18th August 2024

Esther

Esther

Preacher: Rev. Maggie Guillebaud

A Summer Sermon

Esther 8: 1-8

I wonder which books influenced you most when you were a child? Mine were Heidi and Little Women. Heidi, the brave little orphan  sent to live with her grumpy Grandfather in the Swiss alps,  and Little Women, with four sisters coming to maturity during the American Civil War.

Both books, I realised as an adult, were deeply imbued with faith.  They taught me subliminally many things about kindness, patience, friendship and perseverance. They gave me valuable lessons for life.

As a nation we were brought up on stories which shaped us: Magna Carta, the invasion of Britain by the Romans and the Normans,  the Tudors, the Stuarts, two World Wars, the foundation of the NHS. The list goes on. We are a product of our history.

The Book of Esther, the subject of my sermon this morning in a series of summer sermons on Books of the Old Testament, helped shape the consciousness  over many millennia of the Jewish people. No one can agree on whether or not it is based on fact, and it is a book which presents us with several dilemmas.

First, it is famous in the Hebrew original, along with the Song of Songs, for not mentioning God.

Second, it exists in three forms: Hebrew, Greek and Latin, each slightly different in its telling of the story. The earliest Greek version, for example, interpolates  an additional six chapters where God is very much present. The New Revised Standard Version of the Bible, which is used by the Church of England, does not incorporate these chapters, whereas the NRS Roman Catholic version does, thus completely altering the nature of the story. It’s all rather complicated. But as Anglicans we stick to the one where God is not mentioned.

The story is exciting: King Ahasuerus of Persia banishes his Queen Vashti for disobeying his orders. A beauty pageant follows where Esther, a Jewish woman being brought up by her Uncle Mordecai, is chosen as her replacement. Jews were not permitted to marry Gentiles, but Esther keeps her identity secret.

Mordecai discovers a plot set up by Hamman, an important court official to whom Mordecai refuses to bow, to kill all the Jews in the Empire.

Mordecai pleads with Esther to protect her people, and the scene is set  for an epic struggle to avert the coming genocide.
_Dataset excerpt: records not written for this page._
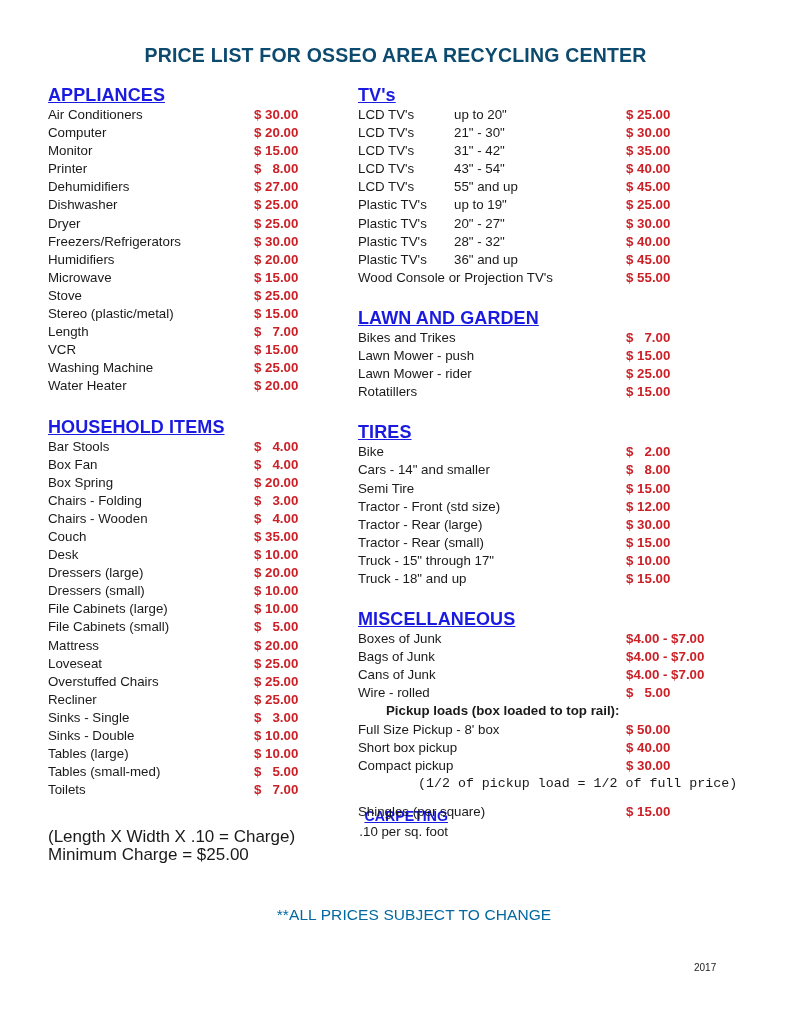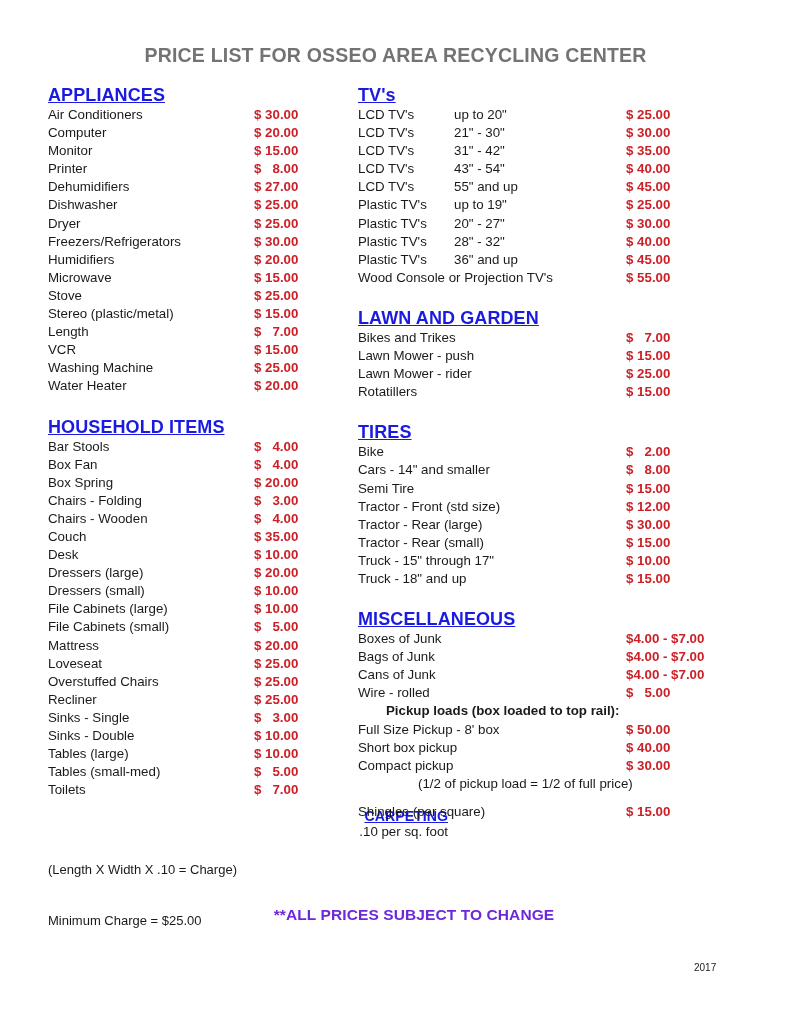--- a/index.html
+++ b/index.html
@@ -32,7 +32,7 @@
     text-align: center;
     font-size: 19.5px;
     font-weight: bold;
-    color: #737373;
+    color: #0c4a6e;
     letter-spacing: 0.2px;
   }
   .col-left {

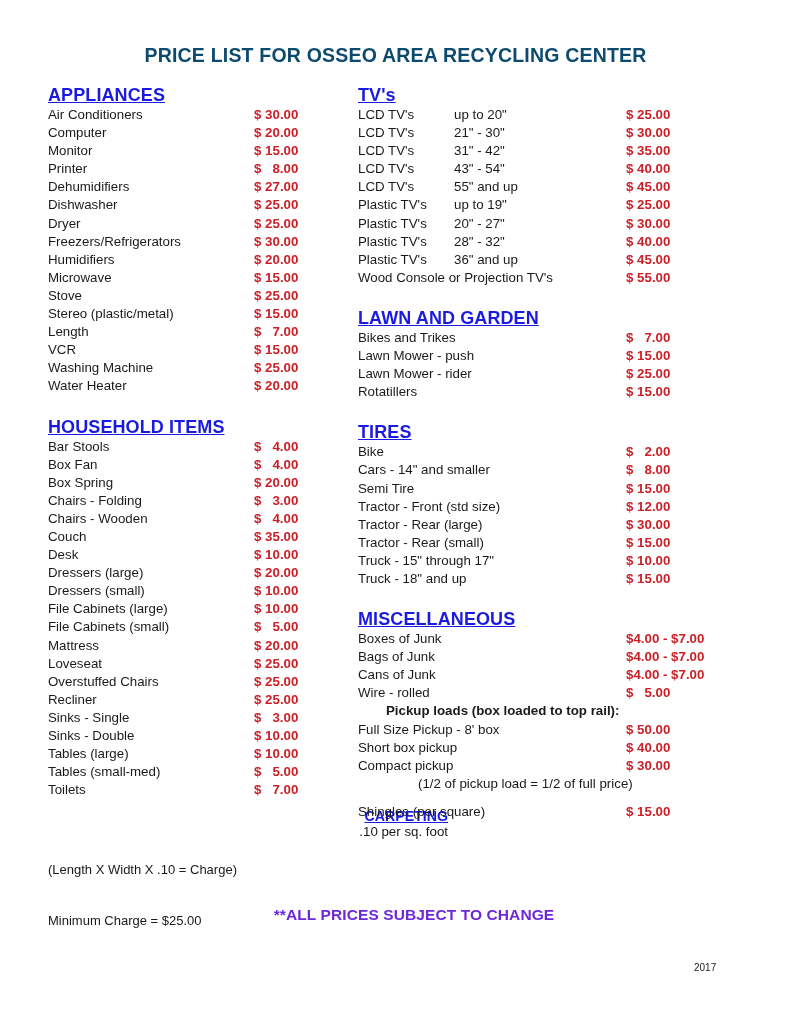--- a/index.html
+++ b/index.html
@@ -118,6 +118,7 @@
     padding-left: 60px;
     color: #1a1a1a;
     white-space: nowrap;
+    font-family: Liberation Mono, monospace;
   }
   .carpeting {
     position: absolute;

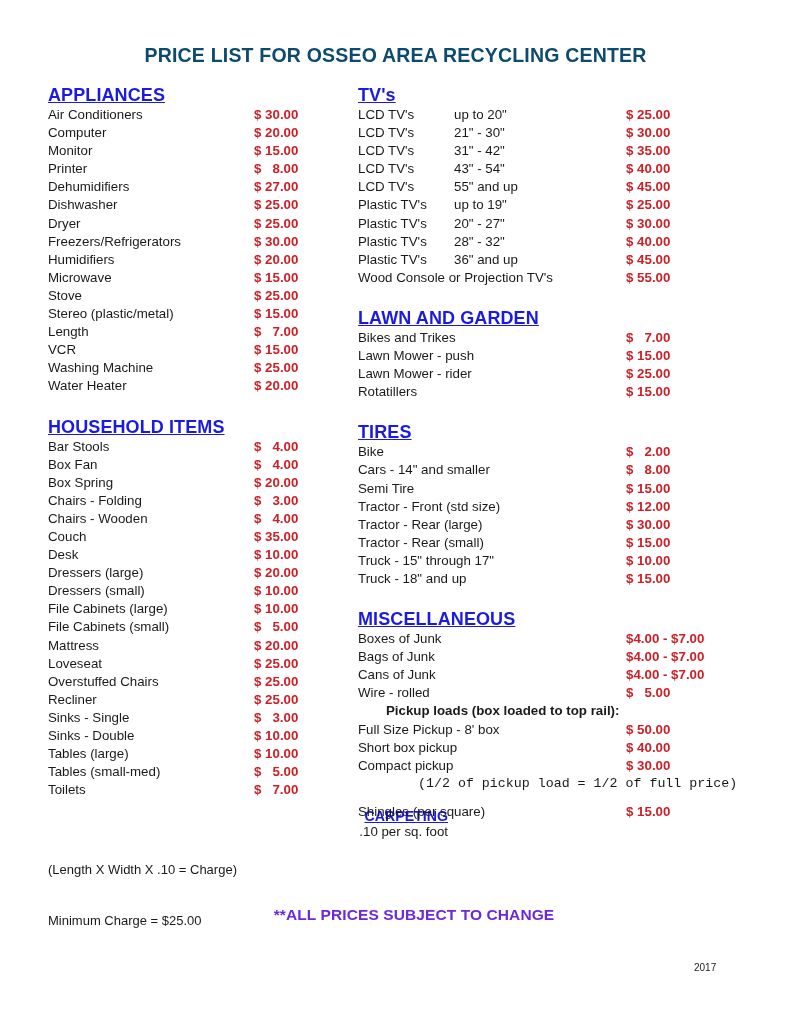--- a/index.html
+++ b/index.html
@@ -146,12 +146,11 @@
     white-space: nowrap;
   }
   .carp-line {
-    font-size: 13px;
+    font-size: 17px;
     height: 18.1px;
     line-height: 18.1px;
     color: #1a1a1a;
     white-space: nowrap;
-    margin-top: 33px;
   }
   .footer-note {
     position: absolute;

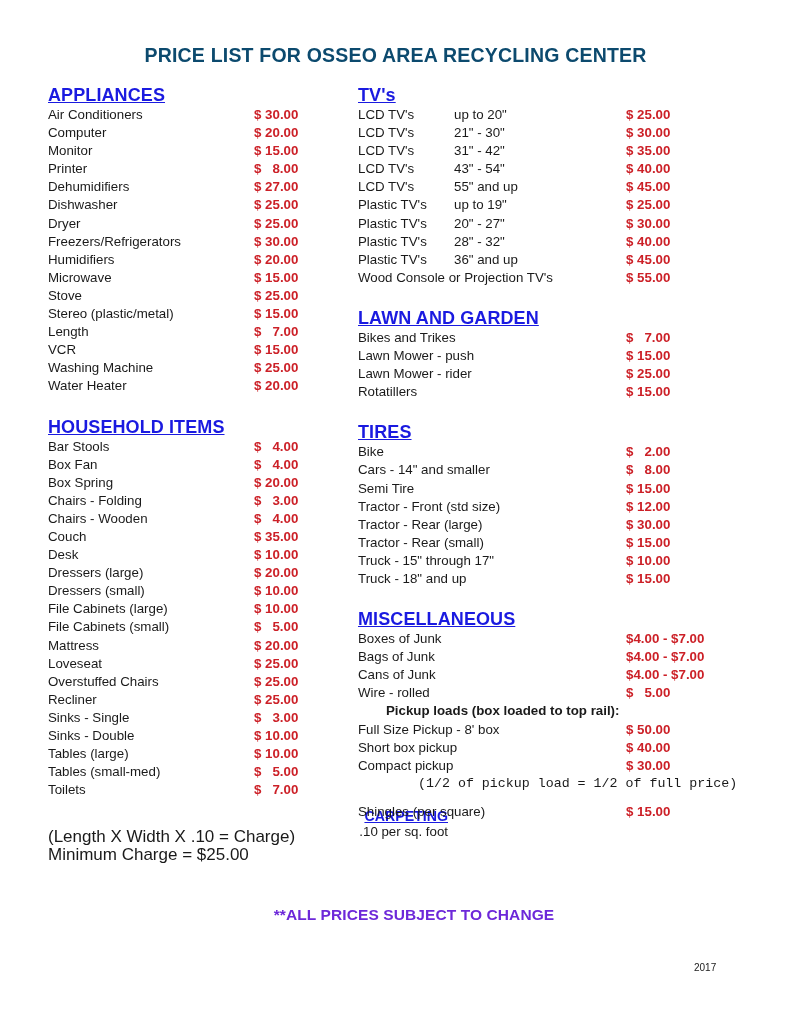--- a/index.html
+++ b/index.html
@@ -159,8 +159,8 @@
     width: 791px;
     text-align: center;
     font-size: 15.5px;
-    font-weight: bold;
-    color: #6d28d9;
+    font-weight: normal;
+    color: #0369a1;
     letter-spacing: 0.1px;
     padding-left: 37px;
   }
She manages this with exemplary patience and bravery. Over a course of three banquets attended by both Hamman and the King she gradually exacts one favour after another from her husband. In passages reminiscent of Salome asking for the head of John the Baptist, a well-oiled king asks Esther: ‘What is your petition, Queen Esther? It shall be granted to you. And what is your request? Even to the half of my kingdom it shall be fulfilled.’

Esther finally reveals her Jewish origins, the plot against the Jews, and who is behind it. Hamman and his complicit sons are hanged. And in a final plea from Esther to the King, as we heard in this morning’s reading, orders are sent throughout the empire to preserve the Jewish people. The Jews are saved from genocide.

There follows a dreadful revenge when thousands of those ‘who hated the Jews’ are slaughtered. But in gratitude for their deliverance from genocide Mordecai declares a holiday for all Jews, with many days of feasting and the giving of gifts. To this day the Jewish holiday of Purim celebrates these events as instructed in the Book of Esther: that ‘these days of Purim should never fall into disuse among the Jews, nor should the commemoration of these days cease among their descendants.’

The Hebrew Bible is  full of  heroines such as Esther,  who shape the history of Israel either by example, as in Ruth, or in action, as in Esther or Judith. They are part of almost 3000 years of their people’s history. And given the centrality of the Hebrew Bible as an instrument holding together a scattered people, they also help shape the narrative of contemporary Judaism. And if we do not understand this, I would suggest our grasp of what is going on in Israel today is seriously flawed.

The Jewish people  have always been persecuted. When Israel and Judah  were two separate kingdoms, Israel first went into exile in 733 BC when the Assyrians took over their kingdom. Judah went into the Babylonian captivity in 597 BC.

After the First Jewish War in 73 AD came the final blow, when all Jews were expelled from Jerusalem by the Romans, and the Temple was destroyed. They did not return in significant numbers until the C20th, in the long interim facing  persecution and suspicion in the countries to which they had fled during the Diaspora. They held  together their identity as a people without a country for almost 2000 years, endlessly  thrown out of over 70 countries and states, including England in the C13th century, and locked up in ghettoes all over Europe and Russia. Pogroms in Russia in the late C19th and early C20th held terrifying echoes in the abductions and murders of last October.

As the ugly face of antisemitism shows itself in our own time, particularly on university campuses, we need to check in with history. We need to understand why the State of Israel is how it is, even if we abhor what is happening in Gaza, and deplore the actions of the State of Israel in the West Bank and East Jerusalem. This is a country fighting for its life, a country where many, but of course not all, were brought up on the stories of exile and persecution as told in the Hebrew Bible, moulded by stories of heroic defiance and the long search for the Promised Land. This is a people terrified of being scattered to the winds again for another 2000 years.

Now it is not my place to go into the political rights or wrongs about the foundation of the State of Israel: I leave that to the politicians and historians.  But if peace is to emerge in this horrible war then we must listen to the foundational stories of both sides of the conflict. If we don’t, this mess may never be resolved.

Both Matthew and Luke describe Jesus weeping over Jerusalem as he enters it for the last time. His despair sounds strangely poignant to modern ears. In Matthew: ‘Jerusalem, Jerusalem, the city that kills the prophets and stones those who are sent to it. How often have I desired to gather your children together as a hen gathers her brood under her wings.’ And in Luke  ‘If you….had only recognized on this day the things that make for peace! But now they are hidden from your eyes.’

We too weep for both Gaza, and for Jerusalem, the centre of three great faiths who could and should live in harmony. And we pray this appalling conflict will be resolved in a manner which honours both sides of a  complicated, historical dilemma. Only compromise, and the abandonment of revenge as a spring for action, can heal the wounds so deeply inflicted by both sides on each other.